» **本文**:
######

文字だけだと分かりづらいので、ドキュメントの具体例を確認しながら整理します。(ドキュメントが一部間違っているので、動くよう修正して転記しています)

パブリックアクセス可能と判断されるポリシー1.json
    {
		"Principal": "*", 
		"Resource": "arn:aws:s3:::my-test-bucket/*", 
		"Action": "s3:PutObject", 
		"Effect": "Allow" 
	}

↑シンプルな例です。
Principalがワイルドカードで、Conditionなども特に指定されていないため、パブリックアクセス可能と判断されます。

パブリックアクセス可能と判断されるポリシー2.json
    {
		"Principal": "*", 
		"Resource": "arn:aws:s3:::my-test-bucket/*", 
		"Action": "s3:PutObject", 
		"Effect": "Allow", 
		"Condition": { "StringLike": {"aws:SourceVpc": "vpc-*"}}
	}

↑パブリックアクセスのイメージがつかみやすい例です。
Conditionが指定されていますが、パブリックアクセス可能と判断されます。
"aws:SourceVpc": "vpc-*"条件のみでは、アクセスできるクライアントを限定しきれていないという判定だと思います。

また、以下のように修正すると、パブリックアクセスを許可しないポリシーとして扱われると説明されています。

パブリックアクセス不可能と判断されるポリシー.json
    {
		"Principal": "*", 
		"Resource": "arn:aws:s3:::my-test-bucket/*", 
		"Action": "s3:PutObject", 
		"Effect": "Allow", 
		"Condition": {"StringEquals": {"aws:SourceVpc": "vpc-91237329"}}
	}

Condition句の限定範囲が固定値で限定的になっていることが分かります。

+ "aws:SourceVpc": "vpc-91237329"
- "aws:SourceVpc": "vpc-*"

再度、「パブリックアクセス可能なバケットポリシー」の定義を確認してみます。

次のうち 1 つ以上の固定値にのみアクセスを許可する必要があります

  • AWS プリンシパル、ユーザー、ロール、またはサービスプリンシパル (例: aws:PrincipalOrgID)

######

» **資料**:
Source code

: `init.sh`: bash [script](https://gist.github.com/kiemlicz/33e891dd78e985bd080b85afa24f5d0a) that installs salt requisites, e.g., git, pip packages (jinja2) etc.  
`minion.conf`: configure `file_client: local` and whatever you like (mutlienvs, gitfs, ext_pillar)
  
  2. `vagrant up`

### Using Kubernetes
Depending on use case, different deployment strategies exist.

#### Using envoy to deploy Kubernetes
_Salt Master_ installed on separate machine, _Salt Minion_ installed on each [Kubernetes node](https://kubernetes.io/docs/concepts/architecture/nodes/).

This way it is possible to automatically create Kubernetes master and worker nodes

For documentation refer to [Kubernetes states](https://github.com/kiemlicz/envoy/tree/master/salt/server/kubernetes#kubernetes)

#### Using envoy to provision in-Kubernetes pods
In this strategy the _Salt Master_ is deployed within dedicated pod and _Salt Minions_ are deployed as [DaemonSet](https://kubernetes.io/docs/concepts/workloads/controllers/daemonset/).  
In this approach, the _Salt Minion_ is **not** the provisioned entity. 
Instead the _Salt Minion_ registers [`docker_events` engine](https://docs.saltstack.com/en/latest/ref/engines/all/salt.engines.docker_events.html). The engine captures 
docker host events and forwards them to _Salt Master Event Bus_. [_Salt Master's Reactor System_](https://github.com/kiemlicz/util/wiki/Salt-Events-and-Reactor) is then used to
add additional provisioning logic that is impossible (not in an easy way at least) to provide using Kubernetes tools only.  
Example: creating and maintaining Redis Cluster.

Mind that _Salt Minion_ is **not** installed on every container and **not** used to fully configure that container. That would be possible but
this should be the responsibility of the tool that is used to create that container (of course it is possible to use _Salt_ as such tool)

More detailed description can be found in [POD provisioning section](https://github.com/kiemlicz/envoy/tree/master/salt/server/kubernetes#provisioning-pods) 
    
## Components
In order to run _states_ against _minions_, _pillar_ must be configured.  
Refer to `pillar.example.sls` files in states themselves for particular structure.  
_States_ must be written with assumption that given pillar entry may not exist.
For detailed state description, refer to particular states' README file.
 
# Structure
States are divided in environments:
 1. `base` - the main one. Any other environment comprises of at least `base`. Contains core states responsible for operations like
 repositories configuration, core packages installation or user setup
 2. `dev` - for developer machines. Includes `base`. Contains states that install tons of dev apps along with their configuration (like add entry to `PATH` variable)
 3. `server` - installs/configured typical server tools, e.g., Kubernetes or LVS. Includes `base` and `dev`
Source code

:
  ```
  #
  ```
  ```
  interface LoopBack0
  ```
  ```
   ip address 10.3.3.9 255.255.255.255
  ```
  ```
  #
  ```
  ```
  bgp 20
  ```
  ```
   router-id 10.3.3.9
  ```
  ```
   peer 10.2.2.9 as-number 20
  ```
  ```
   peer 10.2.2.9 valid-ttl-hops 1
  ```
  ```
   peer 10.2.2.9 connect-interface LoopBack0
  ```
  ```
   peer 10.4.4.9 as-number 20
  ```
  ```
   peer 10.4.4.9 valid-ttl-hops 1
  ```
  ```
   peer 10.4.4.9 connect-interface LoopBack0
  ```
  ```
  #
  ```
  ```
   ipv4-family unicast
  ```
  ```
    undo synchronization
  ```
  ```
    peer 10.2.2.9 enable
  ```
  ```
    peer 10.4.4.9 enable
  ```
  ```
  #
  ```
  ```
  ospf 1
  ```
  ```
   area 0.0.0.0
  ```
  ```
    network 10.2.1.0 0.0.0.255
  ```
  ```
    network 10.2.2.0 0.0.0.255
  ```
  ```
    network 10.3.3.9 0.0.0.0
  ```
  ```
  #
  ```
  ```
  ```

######

» **課題**:
本文では、「パブリックアクセス可能と判断されるポリシー1.json」がパブリックアクセス可能と判断される理由を何としているか。

» **解答**:
Principalがワイルドカードで、Conditionなども特に指定されていないため。